What you need to do. The entries below are to be repeated exactly, and their pictures left out.

(Stored records)
⟨

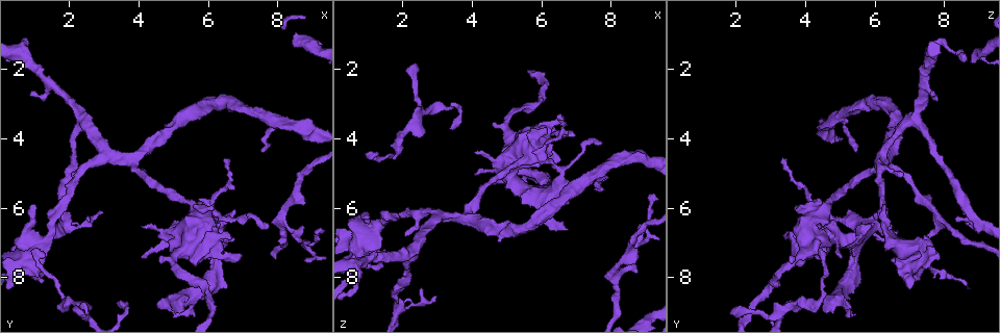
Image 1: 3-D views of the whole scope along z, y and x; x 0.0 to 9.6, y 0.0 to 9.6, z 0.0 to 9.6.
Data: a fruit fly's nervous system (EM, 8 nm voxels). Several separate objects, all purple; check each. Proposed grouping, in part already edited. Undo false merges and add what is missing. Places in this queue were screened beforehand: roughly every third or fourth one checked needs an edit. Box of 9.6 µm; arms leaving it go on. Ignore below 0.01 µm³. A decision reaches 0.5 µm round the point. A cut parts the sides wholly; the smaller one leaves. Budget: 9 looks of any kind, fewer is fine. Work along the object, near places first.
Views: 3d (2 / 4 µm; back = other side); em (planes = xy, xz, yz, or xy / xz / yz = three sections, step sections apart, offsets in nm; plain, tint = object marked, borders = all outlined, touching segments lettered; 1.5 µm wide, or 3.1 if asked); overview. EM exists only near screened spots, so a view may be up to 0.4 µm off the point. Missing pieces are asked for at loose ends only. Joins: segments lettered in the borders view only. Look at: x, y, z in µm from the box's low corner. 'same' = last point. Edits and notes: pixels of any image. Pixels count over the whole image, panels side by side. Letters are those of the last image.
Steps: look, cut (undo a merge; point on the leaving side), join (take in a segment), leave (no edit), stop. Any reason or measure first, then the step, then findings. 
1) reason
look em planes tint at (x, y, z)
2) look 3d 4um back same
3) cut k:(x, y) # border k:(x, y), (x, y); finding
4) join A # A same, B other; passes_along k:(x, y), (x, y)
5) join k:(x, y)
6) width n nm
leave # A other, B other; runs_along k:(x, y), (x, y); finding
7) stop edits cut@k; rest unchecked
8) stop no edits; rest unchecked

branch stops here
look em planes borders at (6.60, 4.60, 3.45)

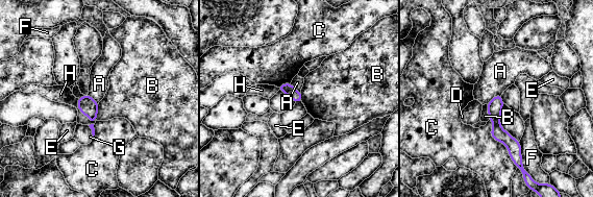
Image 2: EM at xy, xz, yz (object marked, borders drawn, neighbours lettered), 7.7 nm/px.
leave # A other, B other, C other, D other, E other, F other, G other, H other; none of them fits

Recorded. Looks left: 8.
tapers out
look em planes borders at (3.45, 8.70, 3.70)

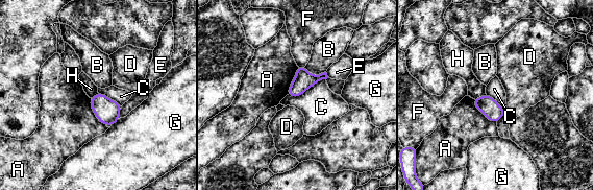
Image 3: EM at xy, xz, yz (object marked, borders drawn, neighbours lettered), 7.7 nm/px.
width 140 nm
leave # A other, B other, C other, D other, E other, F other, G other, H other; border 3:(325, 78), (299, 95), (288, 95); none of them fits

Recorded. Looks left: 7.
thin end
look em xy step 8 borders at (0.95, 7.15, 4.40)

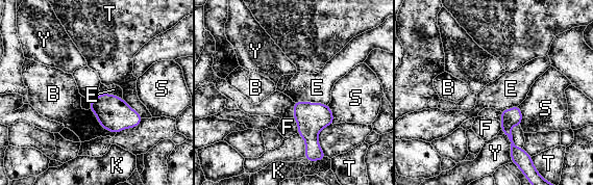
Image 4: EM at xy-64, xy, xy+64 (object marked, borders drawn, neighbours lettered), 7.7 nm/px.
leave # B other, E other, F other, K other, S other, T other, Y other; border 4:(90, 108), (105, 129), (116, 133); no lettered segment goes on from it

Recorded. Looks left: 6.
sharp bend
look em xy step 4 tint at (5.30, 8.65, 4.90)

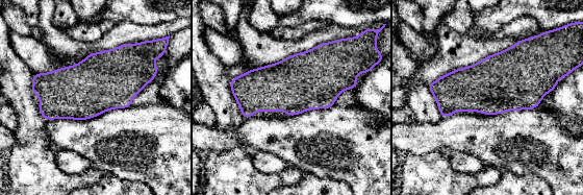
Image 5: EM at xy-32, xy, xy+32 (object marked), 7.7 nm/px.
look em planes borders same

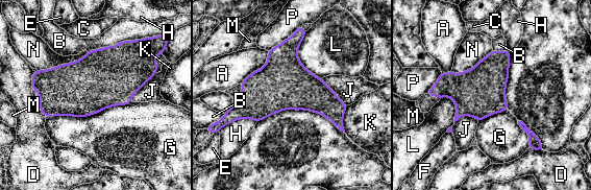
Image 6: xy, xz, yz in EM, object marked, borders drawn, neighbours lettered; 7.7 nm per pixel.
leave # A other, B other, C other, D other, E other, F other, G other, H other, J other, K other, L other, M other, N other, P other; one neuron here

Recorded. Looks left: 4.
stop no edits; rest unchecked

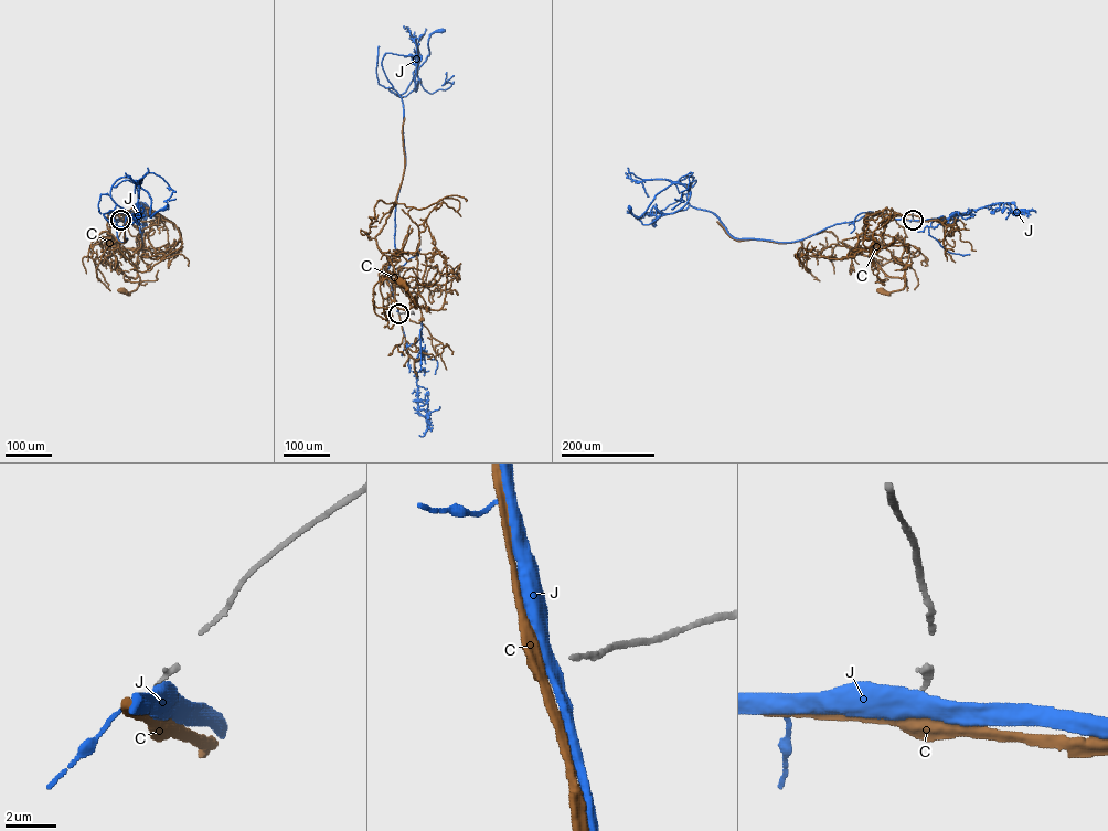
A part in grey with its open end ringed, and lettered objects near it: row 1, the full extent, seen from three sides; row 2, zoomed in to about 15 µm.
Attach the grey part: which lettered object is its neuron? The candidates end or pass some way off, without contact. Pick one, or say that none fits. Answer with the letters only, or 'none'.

⟩

Result.
Image 1: 3-D views of the whole scope along z, y and x; x 0.0 to 9.6, y 0.0 to 9.6, z 0.0 to 9.6.
Data: a fruit fly's nervous system (EM, 8 nm voxels). Several separate objects, all purple; check each. Proposed grouping, in part already edited. Undo false merges and add what is missing. Places in this queue were screened beforehand: roughly every third or fourth one checked needs an edit. Box of 9.6 µm; arms leaving it go on. Ignore below 0.01 µm³. A decision reaches 0.5 µm round the point. A cut parts the sides wholly; the smaller one leaves. Budget: 9 looks of any kind, fewer is fine. Work along the object, near places first.
Views: 3d (2 / 4 µm; back = other side); em (planes = xy, xz, yz, or xy / xz / yz = three sections, step sections apart, offsets in nm; plain, tint = object marked, borders = all outlined, touching segments lettered; 1.5 µm wide, or 3.1 if asked); overview. EM exists only near screened spots, so a view may be up to 0.4 µm off the point. Missing pieces are asked for at loose ends only. Joins: segments lettered in the borders view only. Look at: x, y, z in µm from the box's low corner. 'same' = last point. Edits and notes: pixels of any image. Pixels count over the whole image, panels side by side. Letters are those of the last image.
Steps: look, cut (undo a merge; point on the leaving side), join (take in a segment), leave (no edit), stop. Any reason or measure first, then the step, then findings. 
1) reason
look em planes tint at (x, y, z)
2) look 3d 4um back same
3) cut k:(x, y) # border k:(x, y), (x, y); finding
4) join A # A same, B other; passes_along k:(x, y), (x, y)
5) join k:(x, y)
6) width n nm
leave # A other, B other; runs_along k:(x, y), (x, y); finding
7) stop edits cut@k; rest unchecked
8) stop no edits; rest unchecked

branch stops here
look em planes borders at (6.60, 4.60, 3.45)

Image 2: EM at xy, xz, yz (object marked, borders drawn, neighbours lettered), 7.7 nm/px.
leave # A other, B other, C other, D other, E other, F other, G other, H other; none of them fits

Recorded. Looks left: 8.
tapers out
look em planes borders at (3.45, 8.70, 3.70)

Image 3: EM at xy, xz, yz (object marked, borders drawn, neighbours lettered), 7.7 nm/px.
width 140 nm
leave # A other, B other, C other, D other, E other, F other, G other, H other; border 3:(325, 78), (299, 95), (288, 95); none of them fits

Recorded. Looks left: 7.
thin end
look em xy step 8 borders at (0.95, 7.15, 4.40)

Image 4: EM at xy-64, xy, xy+64 (object marked, borders drawn, neighbours lettered), 7.7 nm/px.
leave # B other, E other, F other, K other, S other, T other, Y other; border 4:(90, 108), (105, 129), (116, 133); no lettered segment goes on from it

Recorded. Looks left: 6.
sharp bend
look em xy step 4 tint at (5.30, 8.65, 4.90)

Image 5: EM at xy-32, xy, xy+32 (object marked), 7.7 nm/px.
look em planes borders same

Image 6: xy, xz, yz in EM, object marked, borders drawn, neighbours lettered; 7.7 nm per pixel.
leave # A other, B other, C other, D other, E other, F other, G other, H other, J other, K other, L other, M other, N other, P other; one neuron here

Recorded. Looks left: 4.
stop no edits; rest unchecked

A part in grey with its open end ringed, and lettered objects near it: row 1, the full extent, seen from three sides; row 2, zoomed in to about 15 µm.
Attach the grey part: which lettered object is its neuron? The candidates end or pass some way off, without contact. Pick one, or say that none fits. Answer with the letters only, or 'none'.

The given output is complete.